Presented by the Department of Architecture, the Preston H. Thomas Memorial Lecture Series symposium will mark the 50th anniversary of the exhibition of in situ works at the Andrew Dickson White Museum of Art, now the A.D. White House. Symposium events are free and open to the public.
Participants will discuss the original event's significance for art, architecture and design in the contemporary context, defined by planetary environmental crises. The symposium will encompass perspectives of sustainability, climate change, land art, architectural history and historic preservation, anthropology and philosophy.
Curated in 1969 by museum director Thomas Leavitt, professor of the history of art, and guest curator Willoughby Sharp, "Earth Art" featured land and environmental art by Jan Dibbets, Hans Haacke, Michael Heizer, Neil Jenney, Richard Long, David Medalla, Robert Morris, Dennis Oppenheim, Robert Smithson and Günther Uecker. The exhibition, the first of its kind in America, was a profound provocation for an ethical and political reorientation toward Earth, according to symposium organizers.
The symposium will feature four lectures from design practitioners and prominent scholars in art, architectural history and philosophy, each approaching the legacy of the "Earth Art" exhibition from different but related perspectives.
The scholars are Peg Rawes, professor of architecture and philosophy at the Bartlett School of Architecture at University College, London; and James Nisbet, associate professor of art history and visual studies at the University of California, Irvine.

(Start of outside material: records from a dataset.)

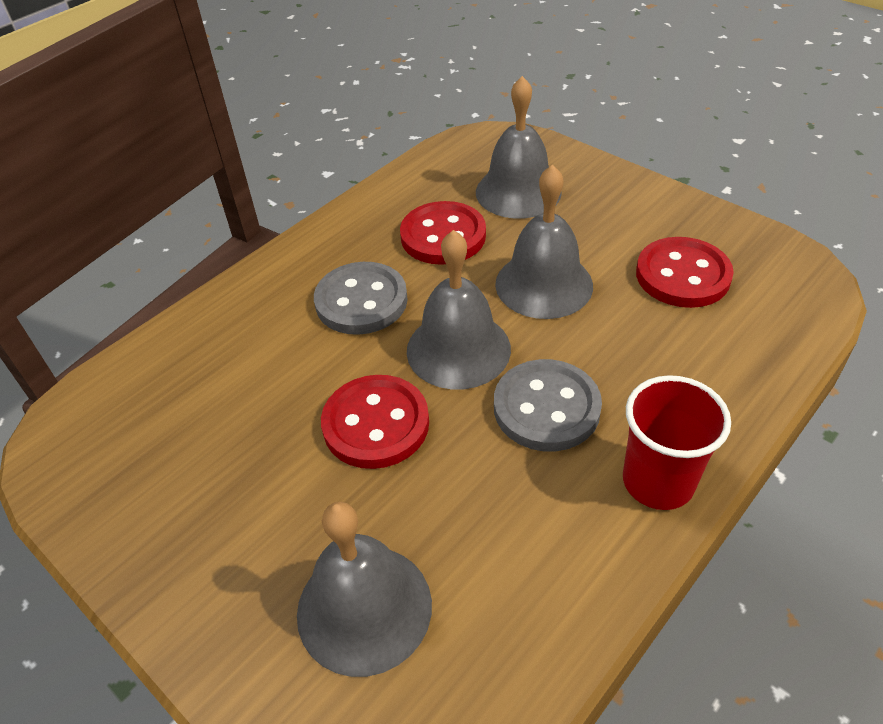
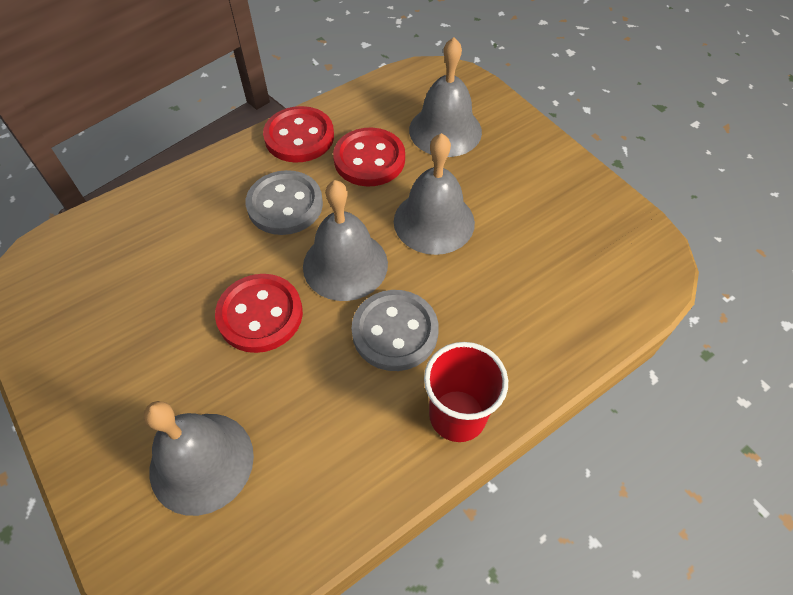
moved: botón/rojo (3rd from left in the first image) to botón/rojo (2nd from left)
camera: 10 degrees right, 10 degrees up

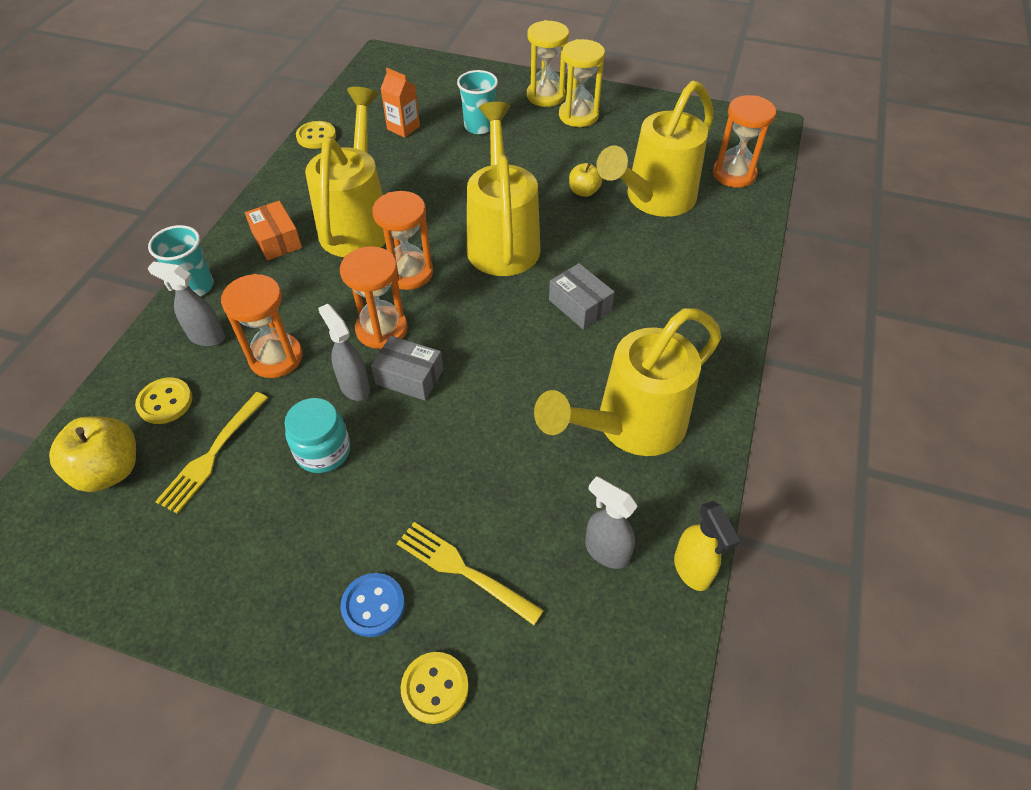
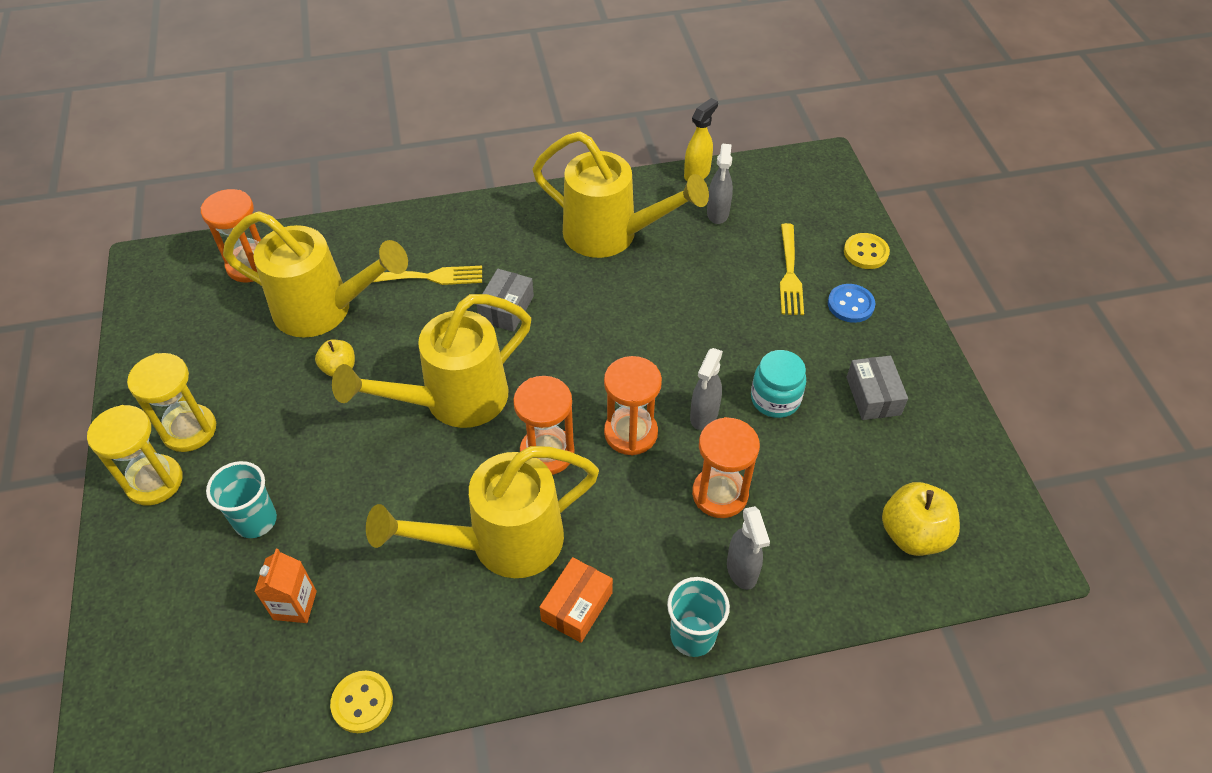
removed: botón/amarillo (1st from left)
moved: tenedor/amarillo (1st from left); caja/gris (1st from left in the first image) to caja/gris (2nd from left)
camera: 120 degrees left, 0 degrees up

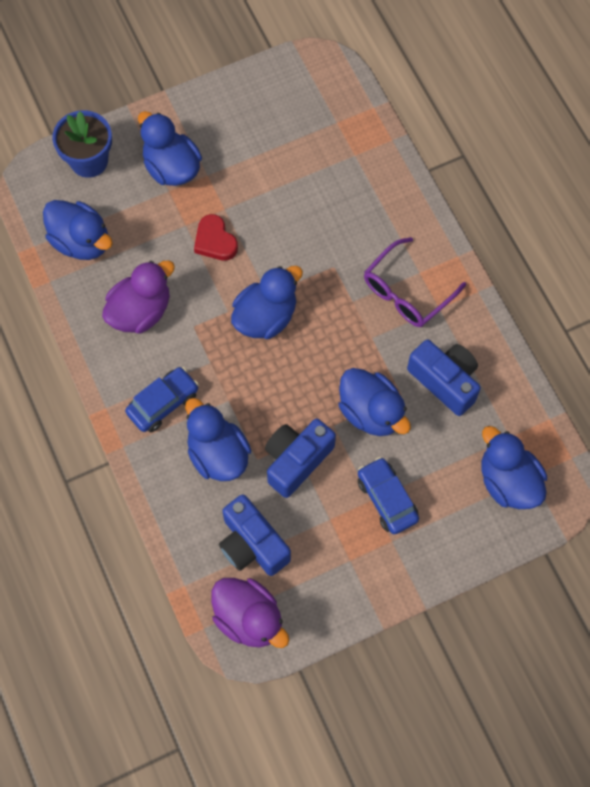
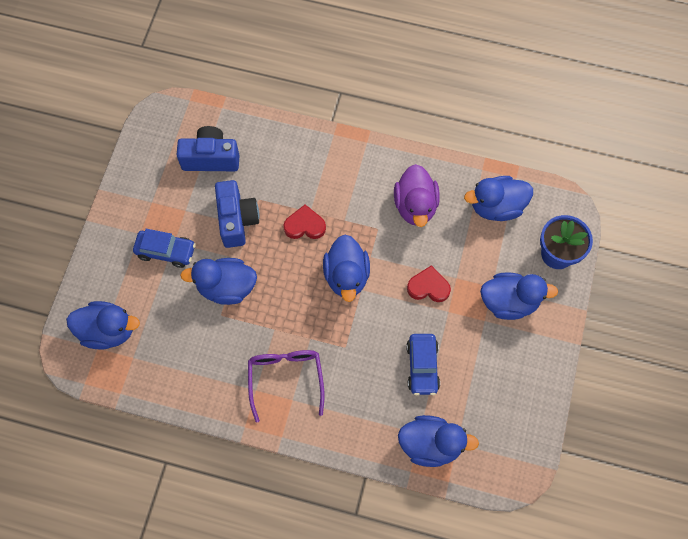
removed: pato/morado (2nd from left); cámara/azul (3rd from left)
added: corazón/rojo (1st from left)
moved: pato/azul (3rd from left in the first image) to pato/azul (4th from left); coche/azul (1st from left in the first image) to coche/azul (2nd from left)
camera: 130 degrees right, 0 degrees up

The designers - Rania Ghosn, of Design Earth and associate professor of architecture and urbanism at the Massachusetts Institute of Technology, and Jorge Otero-Pailos, B.Arch. '94, M.Arch. '95, of Otero-Pailos Studio and professor and director of historic preservation at Columbia University - will also exhibit work specifically commissioned for the symposium.
Ghosn's entry, "Flag the Earth," stages the Climate Emergency flag that was raised on the roof of Rand Hall during the Global Climate Strike on Sept. 20.
"This installation is an ethical plea to keep fossil fuels in the ground and for cultural institutions to act now in responding to the climate crisis," Ghosn said in an artist statement.
"The flag appropriates Flag of the Earth to visualize the planet's carbon budget in a series of three concentric circles. The thickness of each is proportional to CO2 emissions - CO2 already released into the atmosphere from burning fossil fuels between 1850 and 2018; the allowance before the 2 degrees Centigrade benchmark; and the 'business as usual' scenario should fossil fuel corporations burn all that they currently hold in their reserves," she said.
Otero-Pailos' installation, "Far Above," relates to the iconic view associated with Cornell, from the Johnson Museum down to Cayuga Lake.
"When we just look at the lake, we don't see the air. We see the lake, and we forget the air," he said. "I became obsessed with this notion of haze in the air; that these dust particles in the air can actually affect our visibility and the way that we perceive the world."
The view also includes a coal-fired power plant, "one of the biggest polluters," Otero-Pailos said.
"They used to emit fly ash and then sulfur dioxide, which reacts with the limestone [in the smokestack] and makes gypsum," he said. "They sell that gypsum to make drywall, so we are in a way surrounded by the byproduct of this process of using stones to clean the sky."
The installation, on display Nov. 5-9 in Milstein Hall, represents this relationship between the earth and the sky, he said. It incorporates local limestone and features six films of the sky above the sightline of the view, projected onto painted gypsum panels.
The panels frame a telescoping view to Cayuga Lake, and are painted with ink Otero-Pailos made from dust he collected from the windows of houses facing the lake.
"I thought it was important to see the actual medium of the view," he said. "In these videos, the sky is just totally active. There's clouds moving left and right, there's birds and airplanes, you can sense the wind, you can sense the density of the sky."